Voici en quels termes Robespierre répondit à ce reproche : « La superstition, il est vrai, est un des appuis du despotisme, mais ce n’est pas induire les citoyens dans la superstition que de prononcer le nom de la Divinité. J’abhorre, autant que personne, toutes ces sectes impies qui sont répandues dans l’univers pour favoriser l’ambition, le fanatisme et toutes les passions, en se couvrant du pouvoir sacré de l’Éternel qui a créé la nature et l’humanité ; mais je suis bien loin de la confondre avec ces imbéciles dont le despotisme s’est armé. Je soutiens, moi, ces éternels principes sur lesquels s’étaie la faiblesse humaine pour s’élancer à la vertu. Ce n’est point un vain langage dans ma bouche, pas plus que dans celle de tous les hommes illustres qui n’en avaient pas moins de morale, pour croire à l’existence de Dieu. (Plusieurs voix : — À l’ordre du jour ! Brouhaha.) Non, messieurs, vous n’étoufferez pas ma voix, il n’y a pas d’ordre du jour qui puisse étouffer cette vérité : je vais continuer de développer un des principes puisés dans mon cœur, et avoués par tous les défenseurs de la liberté ; je ne crois pas qu’il puisse jamais déplaire à aucun membre de l’Assemblée nationale d’entendre ces principes, et ceux qui ont défendu la liberté à l’Assemblée constituante ne doivent pas trouver d’opposition au sein des Amis de la constitution. Loin de moi d’entamer ici aucune discussion religieuse qui pourrait jeter de la division parmi ceux qui aiment le bien public, mais je dois justifier tout ce qui est attaché sous ce rapport à l’adresse présentée à la Société. Oui, invoquer la Providence et émettre l’idée de l’Être éternel qui influe essentiellement sur les destins des nations, qui me parait à moi veiller d’une manière toute particulière sur la révolution française, n’est point une idée trop hasardée, mais un sentiment de mon cœur, un sentiment qui m’est nécessaire à moi, qui, livré dans l’Assemblée constituante à toutes les passions et à toutes les viles intrigues, et environné de si nombreux ennemis, me suis toujours soutenu. Seul avec mon âme, comment aurais-je pu suffire à des luttes qui sont au-dessus de la force humaine, si je n’avais point élevé mon âme à Dieu. Sains trop approfondir cette idée encourageante, ce sentiment divin m’a bien dédommagé de tous les avantages offerts à ceux qui voulaient trahir le peuple. »

 

Il faut signaler encore la manifestation de Robespierre dans la séance du 19 mars, contre le bonnet rouge, que portait chaque membre des Jacobins : « En déposant le bonnet rouge, les citoyens qui l’avaient pris par un patriotisme louable, ne perdront rien.

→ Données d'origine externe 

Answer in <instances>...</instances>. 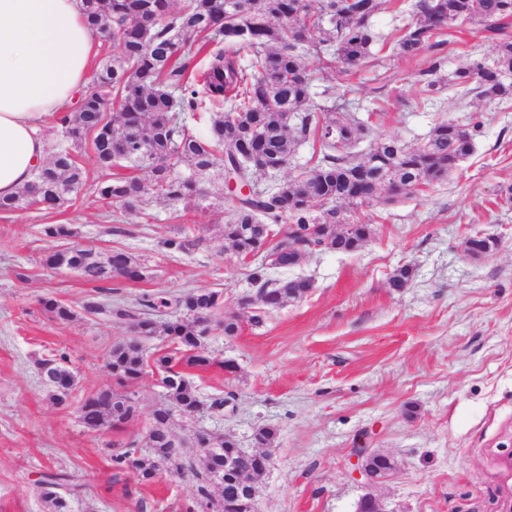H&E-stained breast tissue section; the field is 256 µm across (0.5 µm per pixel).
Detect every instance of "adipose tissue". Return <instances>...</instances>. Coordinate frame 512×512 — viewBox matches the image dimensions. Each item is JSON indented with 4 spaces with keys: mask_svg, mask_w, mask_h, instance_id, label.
<instances>
[{
    "mask_svg": "<svg viewBox=\"0 0 512 512\" xmlns=\"http://www.w3.org/2000/svg\"><path fill=\"white\" fill-rule=\"evenodd\" d=\"M81 0H0V198L47 156L42 129L87 83L95 40Z\"/></svg>",
    "mask_w": 512,
    "mask_h": 512,
    "instance_id": "1",
    "label": "adipose tissue"
}]
</instances>
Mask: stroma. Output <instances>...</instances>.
Segmentation results:
<instances>
[{
  "label": "stroma",
  "instance_id": "1",
  "mask_svg": "<svg viewBox=\"0 0 512 512\" xmlns=\"http://www.w3.org/2000/svg\"><path fill=\"white\" fill-rule=\"evenodd\" d=\"M480 26L456 25L438 48L444 72L471 55H495ZM423 62L376 53L355 79L348 100L373 113L364 142L397 138L420 144L445 119L477 114L484 123L469 156L442 185L413 191L400 202L362 209L373 234L356 253L306 256L296 267L313 287L303 298L252 325L238 300L256 286L252 261L224 245V219L233 200L222 176L206 181L203 209L157 202L143 216L100 208L102 173L84 158L87 183L77 201L57 210L0 213V512H49L39 480L47 471L81 477L86 485L73 512H184L195 491L191 477L162 466L153 482L116 475L113 446H145L154 409L164 400L158 375L131 388L137 418L123 431L93 433L72 408L51 397L41 360L65 355L77 377L78 401L114 386L107 366L113 345L128 339L116 305L135 308L145 293L223 291L220 316L240 318L238 335L212 327L204 344L213 359L188 370L201 400L233 393L234 410L174 417L171 431L184 455L206 428L233 433L254 450V431L277 430L270 467L258 485L255 512H356L367 494L385 512H507L512 507V100L488 103L441 91L436 105L419 103ZM66 225L75 241L101 255L119 250L144 269L120 294L97 293L66 270H51L57 245L43 229ZM187 229L203 239L172 253L166 238ZM498 240L474 258L465 242L475 232ZM413 265L408 288L388 286L393 270ZM70 305L67 323L41 305ZM104 304L88 314L89 298ZM234 364L226 373L224 363ZM388 455L396 471L367 485L350 477L354 449Z\"/></svg>",
  "mask_w": 512,
  "mask_h": 512
}]
</instances>
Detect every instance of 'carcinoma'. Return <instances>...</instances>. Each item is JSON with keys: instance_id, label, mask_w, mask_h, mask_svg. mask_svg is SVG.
Returning a JSON list of instances; mask_svg holds the SVG:
<instances>
[{"instance_id": "carcinoma-1", "label": "carcinoma", "mask_w": 512, "mask_h": 512, "mask_svg": "<svg viewBox=\"0 0 512 512\" xmlns=\"http://www.w3.org/2000/svg\"><path fill=\"white\" fill-rule=\"evenodd\" d=\"M83 2L91 26L116 53L101 61L74 107L57 116L60 140L54 157L15 196L0 199V212L52 210L77 200L85 177L79 157L83 149L92 152L103 173L97 202L140 214L157 199L203 207L208 194L202 179L224 163L241 183L253 187L249 195L237 196L224 223V240L238 255L259 260L251 273L256 294L238 301L241 308L255 310L250 317L255 324L262 322L261 314L284 308L310 287L304 277L274 278L268 271L291 270L304 253L361 249L372 228L359 211L448 181L483 127L477 116L463 124L447 119L416 147L391 138L376 140L358 154L354 149L367 122L355 112L336 111L334 85L321 91L323 103L313 102L307 58L338 71L348 87L373 61L374 46L391 42L399 55L414 58L444 45L441 36L454 24L472 23L498 40L494 59L476 55L440 77L443 61L435 57L420 71L421 92L430 97L447 88L461 99L512 98V39L506 33L512 0H415V23L392 38L375 29L373 18L386 9L405 8L402 0H186L181 8L175 0ZM205 47L211 48L206 64L196 76L188 75L186 60ZM204 118L209 122L205 134L195 128ZM307 142L319 146L312 166L255 189L257 177L268 174L266 166L288 163ZM115 168L132 173H115ZM275 224L288 225L283 247L267 240V229ZM44 233L67 241L45 257L50 269L76 271L104 284L143 277L142 266L128 254L114 251L103 257L69 241L72 233L63 224L48 225ZM198 244L183 232L163 242L171 252H188ZM414 277V267L404 264L388 284L400 290ZM137 304L136 313L120 305L112 309L117 318L131 321L133 333L108 354L116 383L126 387L145 374L142 339L163 333L177 345L175 353L154 359L165 395L152 414L147 448L120 443L122 451L112 456L115 469L149 482L161 465L180 456L170 431L174 415L191 418L201 408L220 411L227 403L222 397L204 403L184 374L186 368L214 364L203 339L224 295L208 288L169 297L144 293ZM42 306L59 322L74 316L70 306L52 297L42 299ZM162 308H173L179 316L161 329L153 313ZM39 372L56 403L70 405L69 395L58 388L60 383L70 390L76 386L65 356L42 360ZM75 412L89 431L118 432L137 416V404L129 392L106 389L80 401ZM276 438L273 427L256 429L254 442L265 449L262 458L240 448L229 434L201 437L209 454L177 464L196 487L186 512H196L198 504L209 512H249ZM367 465L379 478L394 468L389 457L376 452L368 454ZM213 486L221 490L220 497H213ZM83 487L77 476L63 472L48 471L40 481L53 512H72L71 503Z\"/></svg>"}]
</instances>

Les amis de la liberté continueront à se reconnaître sans peine au même langage, au signe de la raison et de la vertu, tandis que tous les autres emblèmes peuvent être adoptés par les aristocrates et les traîtres. Il faut, dit-on, employer de nouveaux moyens pour ranimer le peuple. Non, car il a conservé le sentiment le plus profond de la patrie… Le peuple n’a pas besoin d’être excité, il faut seulement qu’il soit bien défendu. C’est le dégrader que de croire qu’il est sensible à des marques extérieures. Elles ne pourraient que le détourner de l’attention qu’il donne aux principes de liberté et aux actes des mandataires auxquels il a confié sa destinée. »

 

C’est dans cette même séance qu’il donna l’accolade à Dumouriez, aux applaudissements de la société et des tribunes.

 

À la suite de ces discussions, Robespierre avait donné sa démission d’accusateur public, pour se consacrer entièrement, dit-il, « à plaider la cause de l’humanité et de la liberté, comme homme et comme citoyen, au tribunal de l’univers et de la postérité. » Il fonda un journal, le Défenseur de la constitution, dont le premier numéro parut dans le courant de mai 1792.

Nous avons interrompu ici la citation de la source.